Но и сама Киевская Русь была отнюдь не безобидной соседкой для граничивших с ней племенных и политических образований. Воинственные, охочие до добычи и регулярной дани князья нередко действовали в типично экспансионистском стиле. В первой половине X в. они вели военные кампании в Предкавказье и на северо-западных берегах Каспия. В их намерения входило установление не только (и, быть может, не столько) политического, но и экономического господства над территорией, через которую проходила торговая магистраль из Арабского халифата в Европу.
Регулярный характер носили торговые связи Древней Руси с Византией, регламентируемые соответствующими договорами (911, 944). Это не мешало киевским князьям совершать набеги на империю. Однако грабительский аспект в таких предприятиях сочетался со стремлением защитить права славянских купцов.
Контакты с византийской христианской культурой оказывали все более неотразимое воздействие на языческую Русь, исподволь подготавливая ее к грандиозной духовной революции. Среди киевской политической элиты растет число христианских неофитов, которые, помимо всего прочего, постепенно отказываются от принципов «варварской» дипломатии в пользу «цивилизованной».
Правление князя Святослава (962–972) ознаменовалось беспрецедентным расширением Русского государства. Он покорил финно-угорские и тюркские племена между Окой и Волгой. Разорил столицу Волжской Булгарии, подчинил Хазарский каганат, нанес поражение войскам могущественного Аланского царства на Северном Кавказе, захватил Тмутаракань. Затем Святослав осуществлял экспансию в западном направлении: он занял Дунайскую Болгарию, где собирался обосноваться сам и даже перенести туда столицу Руси. В военных походах Святослава «имперско-политическая» мотивация уже явно преобладала над сугубо грабительской, хотя экономические соображения тоже играли большую роль: на востоке он хотел быть хозяином волжского торгового пути, а на западе – богатых земель, куда стекались «золото, шелка, вино из Греции; серебро и породистые лошади из Венгрии и Богемии; меха, воск, мед … из Руси». Его завоевания были настолько впечатляющи, что некоторые историки [1] именуют Древнерусское государство этого периода «империей Святослава». И есть за что: фактически под властью киевского князя оказалось пространство, заключенное между Финским заливом на севере, Польшей и Венгрией на западе, Византией и Черным морем на юге, Кавказом, Каспием и Волгой на юго-востоке и востоке.

========================

__ЧТО НУЖНО СДЕЛАТЬ__
1) Перескажите короче абзац отрывка о Киевской Руси, начинающийся словами «Регулярный характер носили торговые связи», сохранив его главные факты.
2) Пожалуйста, объясните в одном–трёх предложениях, почему, согласно отрывку о Киевской Руси, некоторые историки называют Древнерусское государство того периода «империей Святослава».
3) Продолжите рассказ о Киевской Руси с того места, на котором отрывок останавливается.
Приведённые далее строки к отрывку отношения не имеют.

__СОХРАНЁННЫЕ ДАННЫЕ__
========================

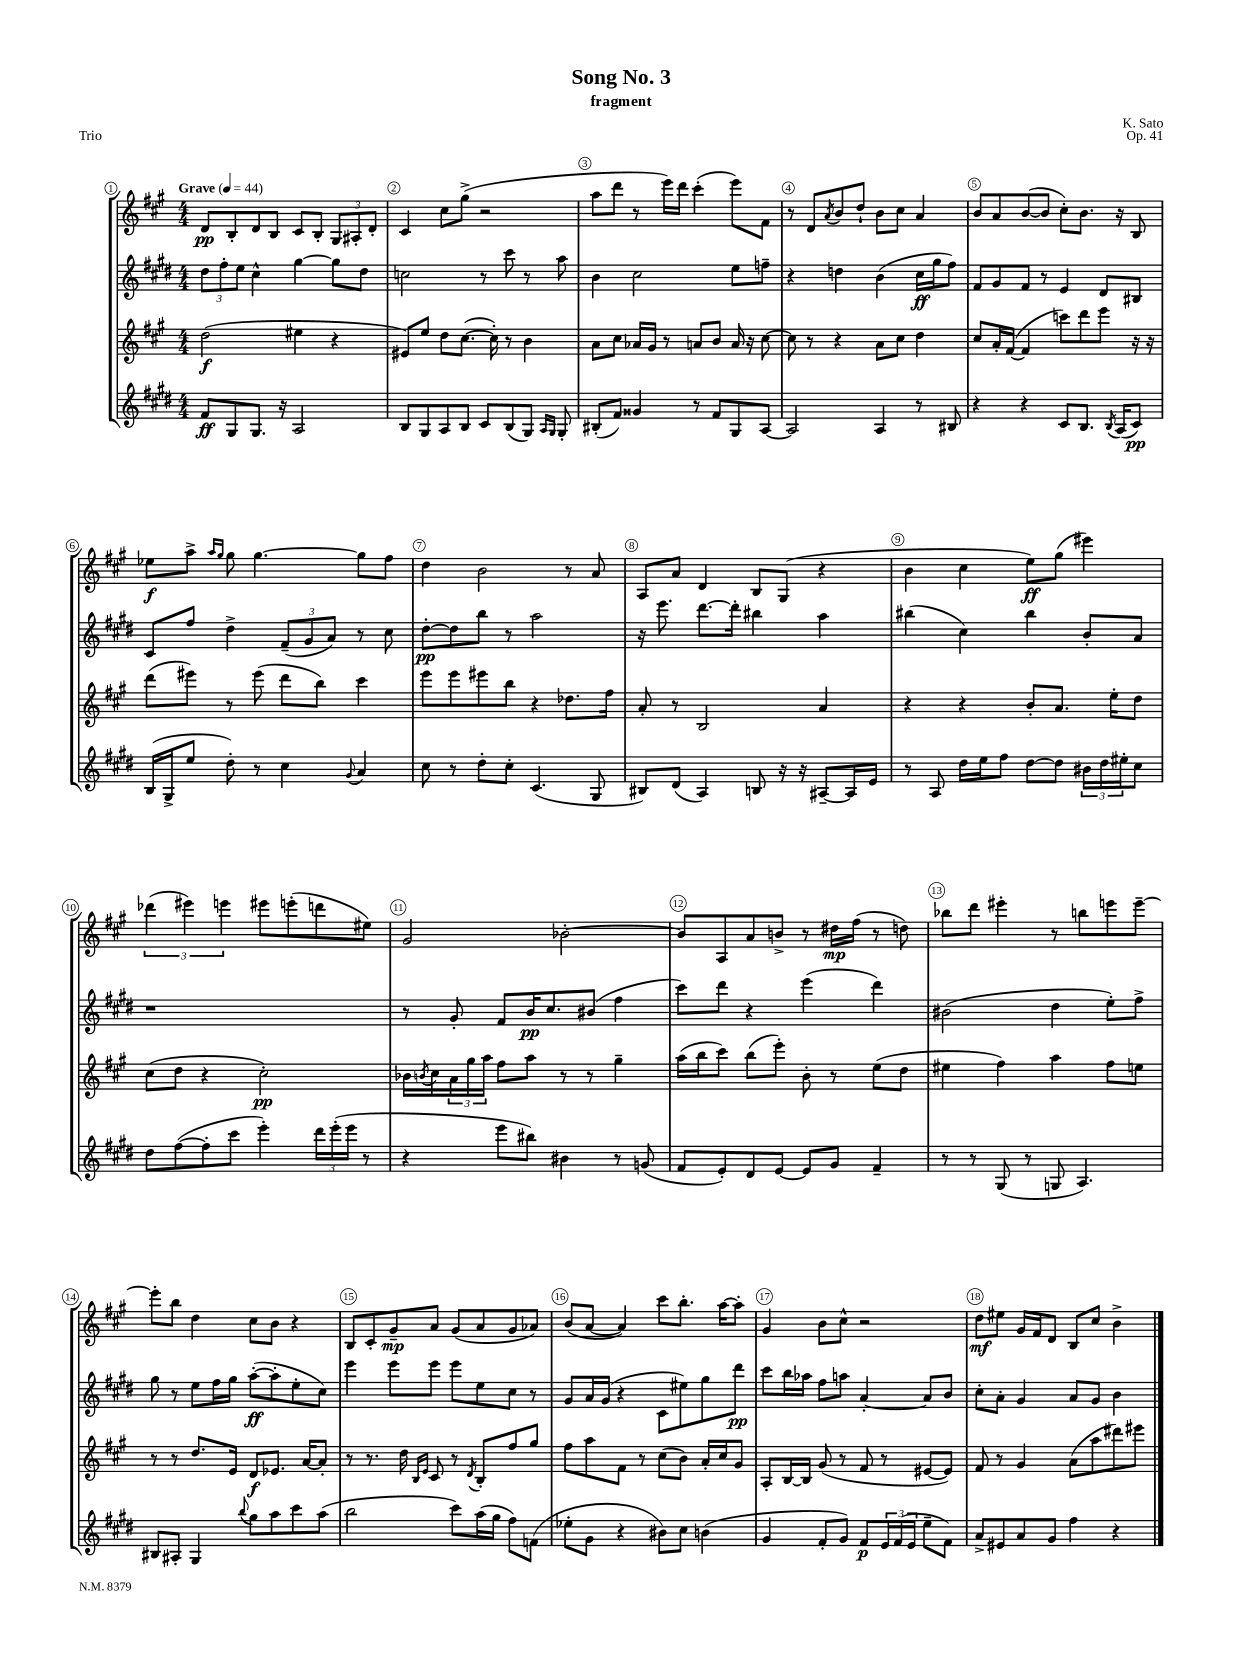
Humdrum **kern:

========================

__ОТВЕТЫ НА ЗАДАНИЯ__
1) Торговля Древней Руси с Византией шла регулярно и регулировалась договорами 911 и 944 годов. При этом киевские князья совершали набеги на империю, сочетая грабёж со стремлением защитить права славянских купцов.

2) Завоевания Святослава были настолько впечатляющими, что под властью киевского князя фактически оказалась огромная территория. Она простиралась от Финского залива на севере до Византии и Черного моря на юге и от Польши и Венгрии на западе до Кавказа, Каспия и Волги на юго-востоке и востоке.

3)
Но именно это обстоятельство не устраивало Константинополь. Византийский император и полководец Иоанн Цимисхий разбил Святослава и вынудил его уйти из Болгарии по мирному договору 971 г. Империя Святослава не пережила своего создателя, разрушившись под ударами не только Византии, но и наступавшего из азиатских степей тюркского племени печенегов. Последние, воспользовавшись ослаблением «хазарского барьера», прикрывавшего Киевскую Русь с востока, прорвались через Волгу, Дон, Днепр и обосновались на обширной территории между Днестром и Уралом, прежде контролируемой Святославом. Печенеги оттеснили русских от Каспия и Черного моря, постоянно угрожая Киеву разбойничьими набегами.
Сдерживание их стало едва ли не главной проблемой для князя Владимира (980–1015 гг.). Он выстроил укрепленную линию на южных границах государства, располагавшихся на расстоянии всего лишь двух дней конного пути от столицы. Засечная система была вполне эффективной, но она не спасла Русь от долгой и трудной борьбы со «степью».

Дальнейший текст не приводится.